Having moved downtown where pretty much everything that's important to me is within walking distance, I fear that my Curious/Creepy feature, young as it was, has already become extinct. I'm just not finding myself in situations where my peering over other readers' shoulders is possible. Be assured, that if I am, I will; I kind of like Curious/Creepy, if only as a sort of sociological look into others' book choices. We'll see, but I don't think I'll be on a subway, a streetcar, a train, or a plane in the near future. But I was wrong once - in 1983 - so you never know.
I do, however, live/work in a bookstore that has a pretty good collection of kidlets' books (and literature, which I'm trying not to horde for myself), and perhaps this post will turn into another kind of feature for Bookphilia.com.
The Velveteen Rabbit by Margery Williams. Okay, I didn't actually briefly borrow this from the shop's kids' section, I bought it for myself during a lovely walk with my hubby on the weekend. He'd been telling me for years that I needed to read this book AND that it would make me cry.
He was right on both counts. I loved this book and I cried as disconsolately as I imagine I would have had I read it when I was 7. One of my cats looked worried, which embarrassed me. But the point is, I wouldn't have cried that way if I hadn't first loved the book - it's so good! Margery Williams knew how to do a lot with a very few words.
This book is a classic and it deserves to be.

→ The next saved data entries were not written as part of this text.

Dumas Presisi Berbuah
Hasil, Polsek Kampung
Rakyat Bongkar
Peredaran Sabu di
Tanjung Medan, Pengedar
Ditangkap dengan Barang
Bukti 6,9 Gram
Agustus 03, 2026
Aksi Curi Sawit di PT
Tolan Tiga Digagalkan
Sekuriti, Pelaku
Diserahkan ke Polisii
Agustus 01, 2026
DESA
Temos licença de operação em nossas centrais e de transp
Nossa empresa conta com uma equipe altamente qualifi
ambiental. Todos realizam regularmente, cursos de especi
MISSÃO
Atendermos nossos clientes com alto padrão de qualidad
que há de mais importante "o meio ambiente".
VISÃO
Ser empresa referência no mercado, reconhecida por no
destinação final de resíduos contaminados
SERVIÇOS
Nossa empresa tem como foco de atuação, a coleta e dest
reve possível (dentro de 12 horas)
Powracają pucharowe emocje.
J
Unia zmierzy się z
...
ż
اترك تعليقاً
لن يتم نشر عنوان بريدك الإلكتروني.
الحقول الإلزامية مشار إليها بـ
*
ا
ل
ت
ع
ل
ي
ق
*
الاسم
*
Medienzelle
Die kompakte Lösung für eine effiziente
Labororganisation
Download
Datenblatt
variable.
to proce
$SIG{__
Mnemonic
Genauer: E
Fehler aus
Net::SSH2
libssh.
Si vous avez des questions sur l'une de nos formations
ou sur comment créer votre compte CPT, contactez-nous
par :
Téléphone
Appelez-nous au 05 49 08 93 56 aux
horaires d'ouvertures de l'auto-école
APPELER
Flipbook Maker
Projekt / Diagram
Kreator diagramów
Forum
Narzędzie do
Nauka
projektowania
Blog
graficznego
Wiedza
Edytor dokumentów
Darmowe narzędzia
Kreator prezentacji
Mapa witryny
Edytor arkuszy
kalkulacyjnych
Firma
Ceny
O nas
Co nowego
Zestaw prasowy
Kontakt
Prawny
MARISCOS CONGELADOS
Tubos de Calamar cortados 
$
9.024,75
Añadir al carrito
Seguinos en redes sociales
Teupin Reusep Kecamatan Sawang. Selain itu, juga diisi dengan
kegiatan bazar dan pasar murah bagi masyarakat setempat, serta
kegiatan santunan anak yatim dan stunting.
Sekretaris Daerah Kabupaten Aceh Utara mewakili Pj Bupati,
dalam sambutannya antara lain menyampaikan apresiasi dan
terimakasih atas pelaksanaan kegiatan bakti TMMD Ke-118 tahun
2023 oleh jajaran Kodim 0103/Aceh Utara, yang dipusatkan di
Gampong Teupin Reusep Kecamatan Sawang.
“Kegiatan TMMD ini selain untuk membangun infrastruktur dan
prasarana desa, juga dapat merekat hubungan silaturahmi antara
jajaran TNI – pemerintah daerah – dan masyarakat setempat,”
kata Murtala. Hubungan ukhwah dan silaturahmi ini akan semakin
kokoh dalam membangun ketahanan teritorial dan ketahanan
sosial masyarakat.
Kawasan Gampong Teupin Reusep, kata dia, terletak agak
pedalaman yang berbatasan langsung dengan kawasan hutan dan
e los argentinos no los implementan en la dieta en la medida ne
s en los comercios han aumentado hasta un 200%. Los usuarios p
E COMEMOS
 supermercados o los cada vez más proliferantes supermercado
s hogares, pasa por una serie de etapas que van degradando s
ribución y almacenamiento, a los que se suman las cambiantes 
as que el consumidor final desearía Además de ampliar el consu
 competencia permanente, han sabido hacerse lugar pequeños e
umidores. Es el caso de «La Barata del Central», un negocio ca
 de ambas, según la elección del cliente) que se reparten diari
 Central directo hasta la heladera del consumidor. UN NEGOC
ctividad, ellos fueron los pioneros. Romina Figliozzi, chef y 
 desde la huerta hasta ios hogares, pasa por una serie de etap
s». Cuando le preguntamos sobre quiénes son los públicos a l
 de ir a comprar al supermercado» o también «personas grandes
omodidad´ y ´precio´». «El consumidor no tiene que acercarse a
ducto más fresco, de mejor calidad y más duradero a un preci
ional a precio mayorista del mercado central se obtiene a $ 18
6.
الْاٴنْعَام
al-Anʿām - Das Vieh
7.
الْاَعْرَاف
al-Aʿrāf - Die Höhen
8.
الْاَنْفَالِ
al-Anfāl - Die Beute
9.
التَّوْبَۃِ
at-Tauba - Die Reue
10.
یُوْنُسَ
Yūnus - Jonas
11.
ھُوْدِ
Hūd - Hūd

The Sandwich by Ian Wallace and Angela Wood. I don't know if this one's a classic or not; I do know, however, that someone ordered it today and I read it before packing it up because I realized that it was set in Toronto.
This is a weird one. It's cool insofar as it mentions specific Toronto-y things like the main kid's dad driving the St. Clair streetcar. It's also cool insofar as it was written in 1975 and it's all about cultural diversity and acceptance via food. (The main kid, whose name I've already forgotten, is of Italian extraction and he gets mocked for his stinky meat sammiches by all the other sprogs, who are eating pb&j sammiches.)
It's not cool insofar as I feel like the two authors didn't talk to each other or read one another's sections; the narrative changes without warning from 1st to 3rd and there are no transitions between scenes/places/times of day/etc. An unsatisfying read but an interesting archaeological artifact.
The Singing Shell and The Naughty Smoke Fairies by Enid Blyton. Another huge gap in my childhood reading: no Enid Blyton. TODAY is the first time I've ever read anything by Enid Blyton!!! Indeed, most of my knowledge of Enid Blyton comes from reading other books in which characters talk about reading Enid Blyton...so I knew she was formative and central and a sign of what a lame reader I was as a child (reading, as I did, one book over and over and over again instead of trying anything new).
So, this is actually two short, sweet books in one binding and both were pleasing in that way olde timey British children's books often are, emphasizing as they do words that one wouldn't necessarily expect to be emphasized, and because the world is kind and lovely and the danger minimal.
Also, I now know why you can hear the ocean in sea shells and why poppies are black in the centre.